_Your instructions_: Copy out the records in full, word for word, without pictures.

_Excerpted records_:
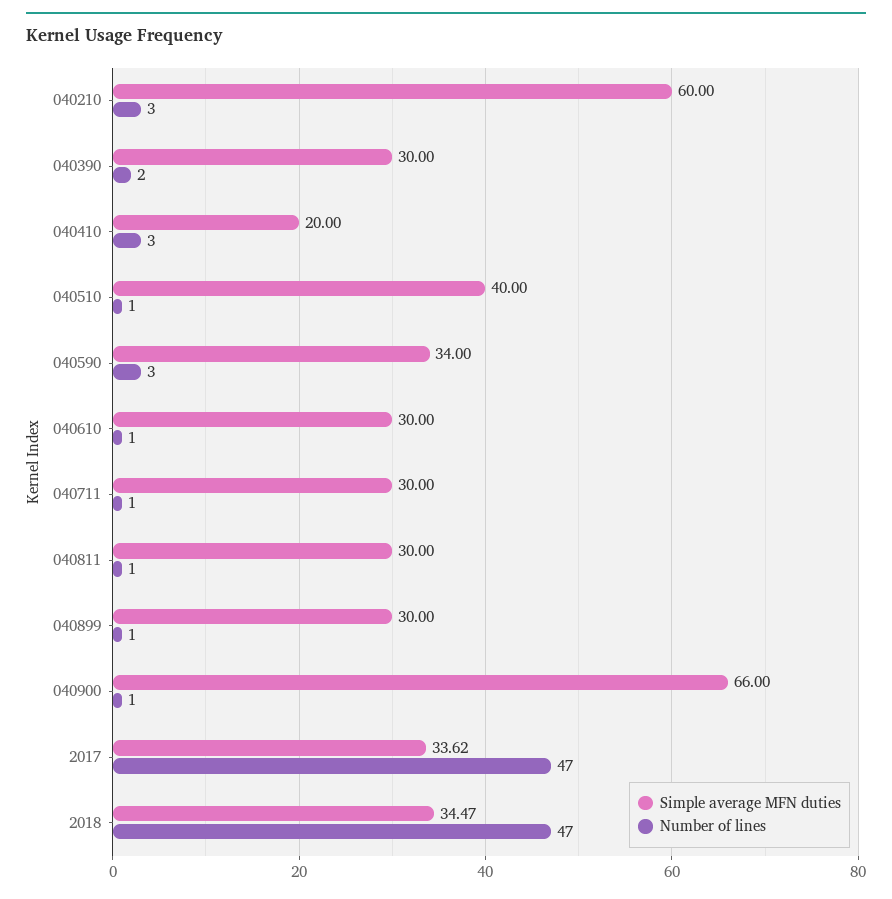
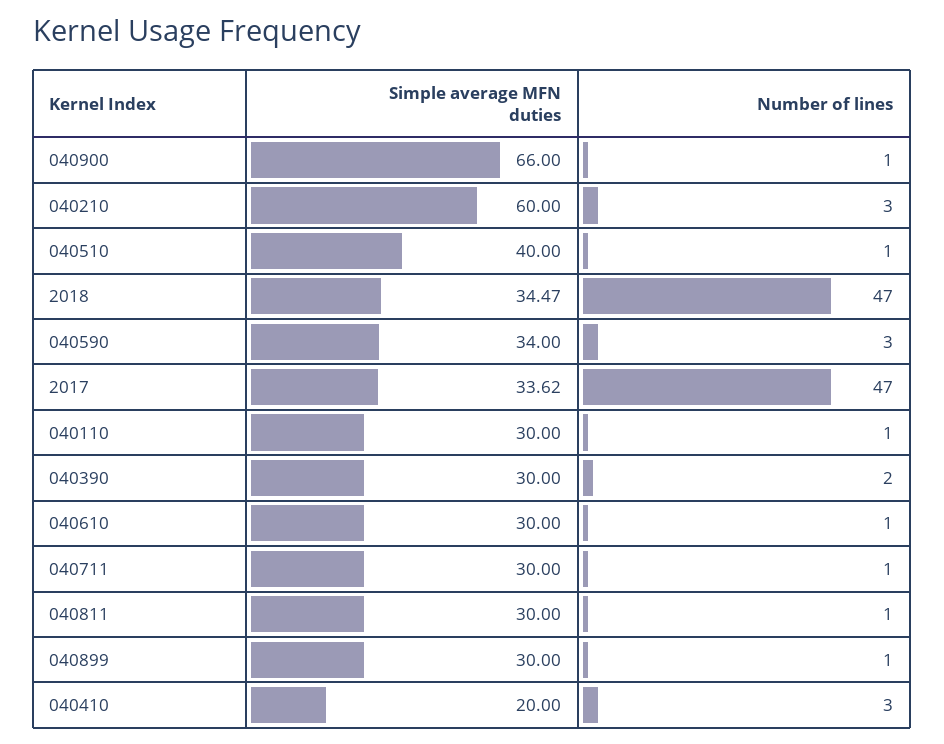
  {
    "Simple average MFN duties": {
      "040210": 60,
      "040390": 30,
      "040410": 20,
      "040510": 40,
      "040590": 34,
      "040610": 30,
      "040711": 30,
      "040811": 30,
      "040899": 30,
      "040900": 66,
      "2017": 33.62,
-     "2018": 34.47
+     "2018": 34.47,
+     "040110": 30
    },
    "Number of lines": {
      "040210": 3,
      "040390": 2,
      "040410": 3,
      "040510": 1,
      "040590": 3,
      "040610": 1,
      "040711": 1,
      "040811": 1,
      "040899": 1,
      "040900": 1,
      "2017": 47,
-     "2018": 47
+     "2018": 47,
+     "040110": 1
    }
  }

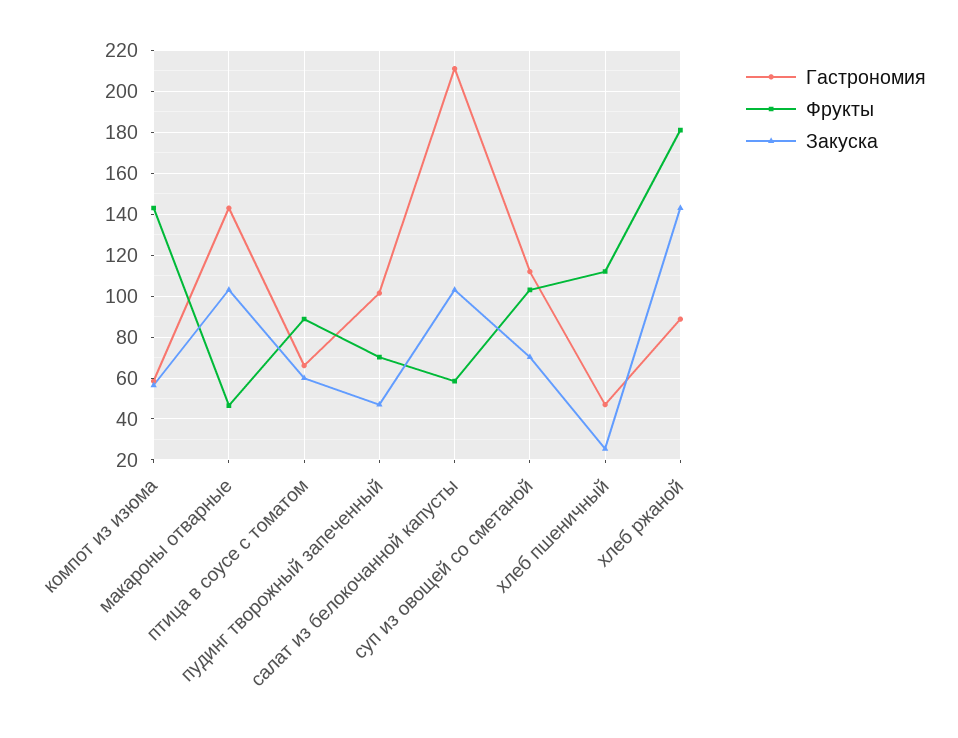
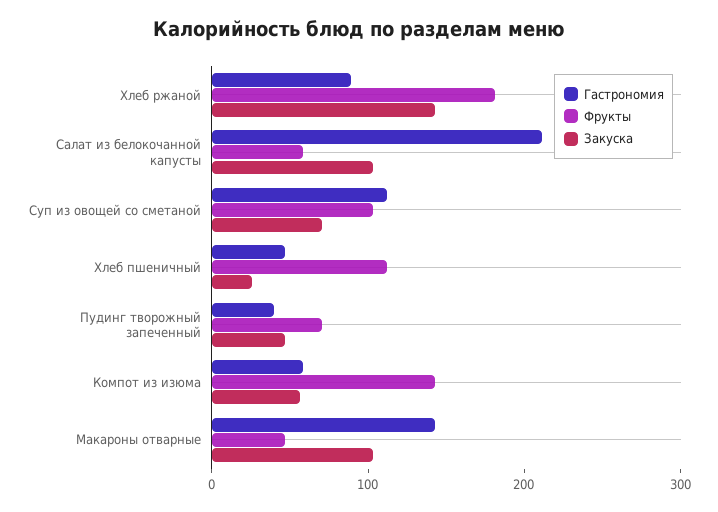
  {
    "Гастрономия": {
      "компот из изюма": 60,
      "макароны отварные": 145,
-     "птица в соусе с томатом": 65,
-     "пудинг творожный запеченный": 100,
+     "пудинг творожный запеченный": 40,
      "салат из белокочанной капусты": 210,
      "суп из овощей со сметаной": 110,
      "хлеб пшеничный": 45,
      "хлеб ржаной": 90
    },
    "Фрукты": {
      "компот из изюма": 145,
      "макароны отварные": 45,
-     "птица в соусе с томатом": 90,
      "пудинг творожный запеченный": 70,
      "салат из белокочанной капусты": 60,
      "суп из овощей со сметаной": 105,
      "хлеб пшеничный": 110,
      "хлеб ржаной": 180
    },
    "Закуска": {
      "компот из изюма": 55,
      "макароны отварные": 105,
-     "птица в соусе с томатом": 60,
      "пудинг творожный запеченный": 45,
      "салат из белокочанной капусты": 105,
      "суп из овощей со сметаной": 70,
      "хлеб пшеничный": 25,
      "хлеб ржаной": 145
    }
  }

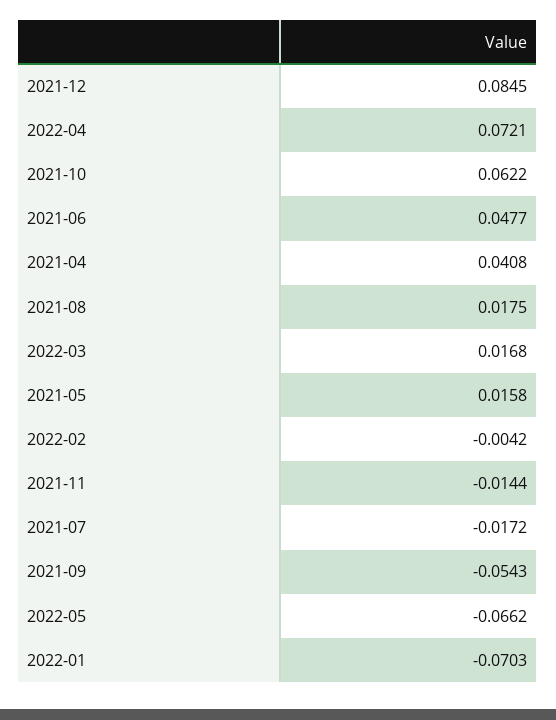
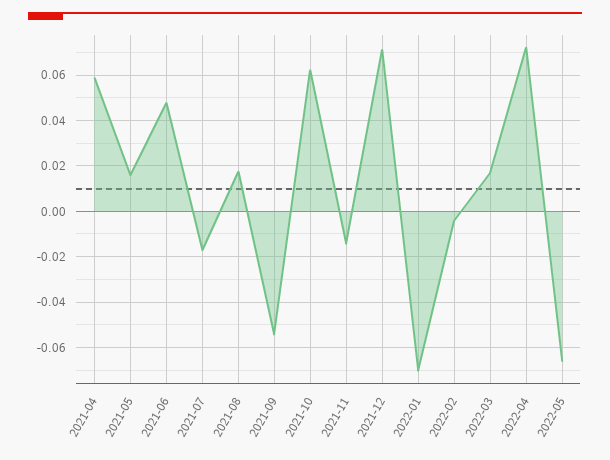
  {
-   "2021-12": 0.0845,
+   "2021-12": 0.07,
    "2022-04": 0.0721,
    "2021-10": 0.0622,
    "2021-06": 0.0477,
-   "2021-04": 0.0408,
+   "2021-04": 0.06,
    "2021-08": 0.0175,
    "2022-03": 0.0168,
    "2021-05": 0.0158,
    "2022-02": -0.0042,
    "2021-11": -0.0144,
    "2021-07": -0.0172,
    "2021-09": -0.0543,
    "2022-05": -0.0662,
    "2022-01": -0.0703
  }

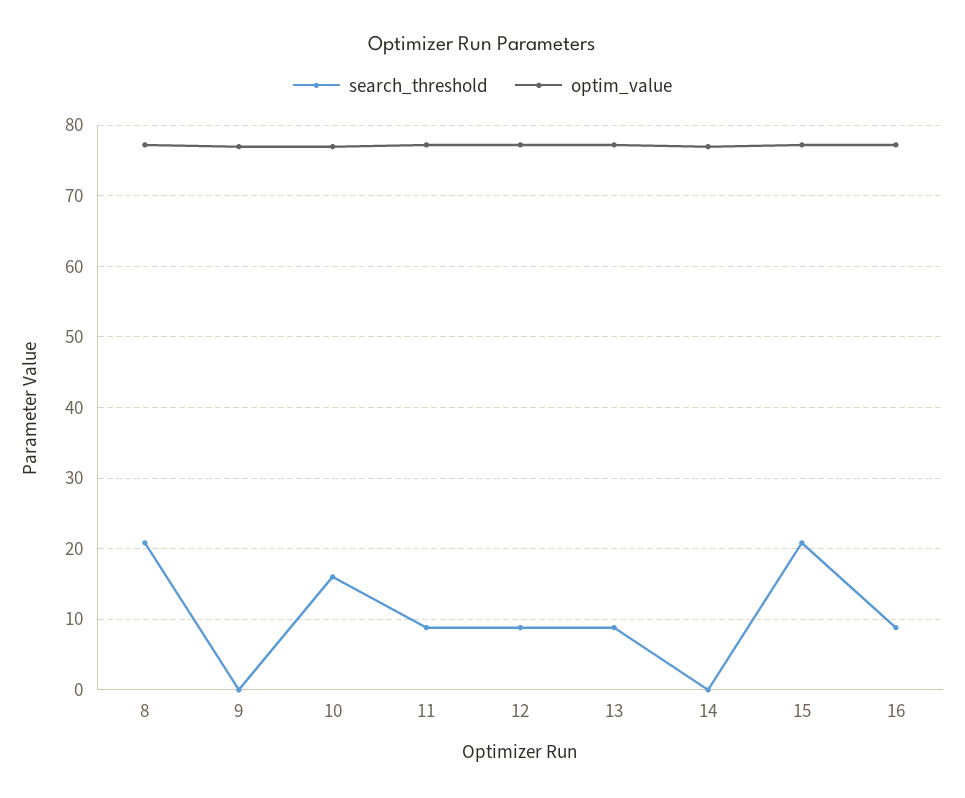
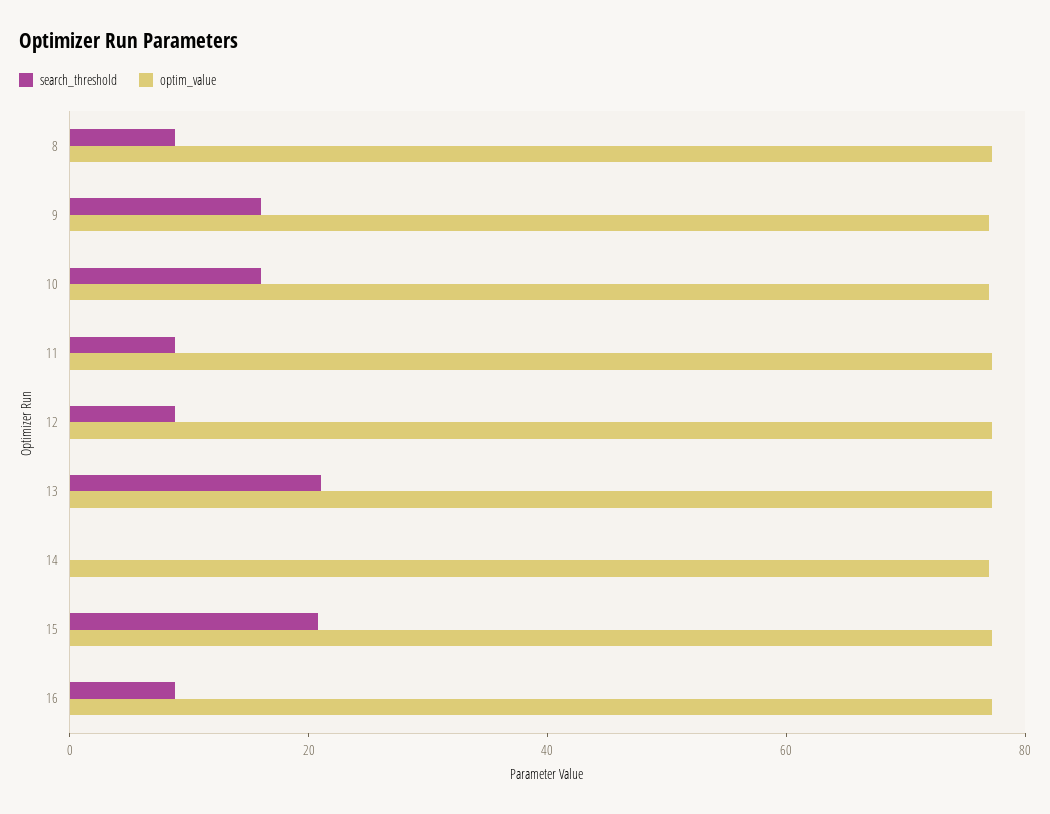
  {
    "search_threshold": {
-     "8": 21,
+     "8": 10,
-     "9": 0,
+     "9": 15,
      "10": 16,
      "11": 9,
      "12": 9,
-     "13": 9,
+     "13": 20,
      "14": 0,
      "15": 21,
      "16": 9
    },
    "optim_value": {
      "8": 77,
      "9": 77,
      "10": 77,
      "11": 77,
      "12": 77,
      "13": 77,
      "14": 77,
      "15": 77,
      "16": 77
    }
  }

_Answer area_:
  {
    "Simple average MFN duties": {
      "040210": 60,
      "040390": 30,
      "040410": 20,
      "040510": 40,
      "040590": 34,
      "040610": 30,
      "040711": 30,
      "040811": 30,
      "040899": 30,
      "040900": 66,
      "2017": 33.62,
-     "2018": 34.47
+     "2018": 34.47,
+     "040110": 30
    },
    "Number of lines": {
      "040210": 3,
      "040390": 2,
      "040410": 3,
      "040510": 1,
      "040590": 3,
      "040610": 1,
      "040711": 1,
      "040811": 1,
      "040899": 1,
      "040900": 1,
      "2017": 47,
-     "2018": 47
+     "2018": 47,
+     "040110": 1
    }
  }

  {
    "Гастрономия": {
      "компот из изюма": 60,
      "макароны отварные": 145,
-     "птица в соусе с томатом": 65,
-     "пудинг творожный запеченный": 100,
+     "пудинг творожный запеченный": 40,
      "салат из белокочанной капусты": 210,
      "суп из овощей со сметаной": 110,
      "хлеб пшеничный": 45,
      "хлеб ржаной": 90
    },
    "Фрукты": {
      "компот из изюма": 145,
      "макароны отварные": 45,
-     "птица в соусе с томатом": 90,
      "пудинг творожный запеченный": 70,
      "салат из белокочанной капусты": 60,
      "суп из овощей со сметаной": 105,
      "хлеб пшеничный": 110,
      "хлеб ржаной": 180
    },
    "Закуска": {
      "компот из изюма": 55,
      "макароны отварные": 105,
-     "птица в соусе с томатом": 60,
      "пудинг творожный запеченный": 45,
      "салат из белокочанной капусты": 105,
      "суп из овощей со сметаной": 70,
      "хлеб пшеничный": 25,
      "хлеб ржаной": 145
    }
  }

  {
-   "2021-12": 0.0845,
+   "2021-12": 0.07,
    "2022-04": 0.0721,
    "2021-10": 0.0622,
    "2021-06": 0.0477,
-   "2021-04": 0.0408,
+   "2021-04": 0.06,
    "2021-08": 0.0175,
    "2022-03": 0.0168,
    "2021-05": 0.0158,
    "2022-02": -0.0042,
    "2021-11": -0.0144,
    "2021-07": -0.0172,
    "2021-09": -0.0543,
    "2022-05": -0.0662,
    "2022-01": -0.0703
  }

  {
    "search_threshold": {
-     "8": 21,
+     "8": 10,
-     "9": 0,
+     "9": 15,
      "10": 16,
      "11": 9,
      "12": 9,
-     "13": 9,
+     "13": 20,
      "14": 0,
      "15": 21,
      "16": 9
    },
    "optim_value": {
      "8": 77,
      "9": 77,
      "10": 77,
      "11": 77,
      "12": 77,
      "13": 77,
      "14": 77,
      "15": 77,
      "16": 77
    }
  }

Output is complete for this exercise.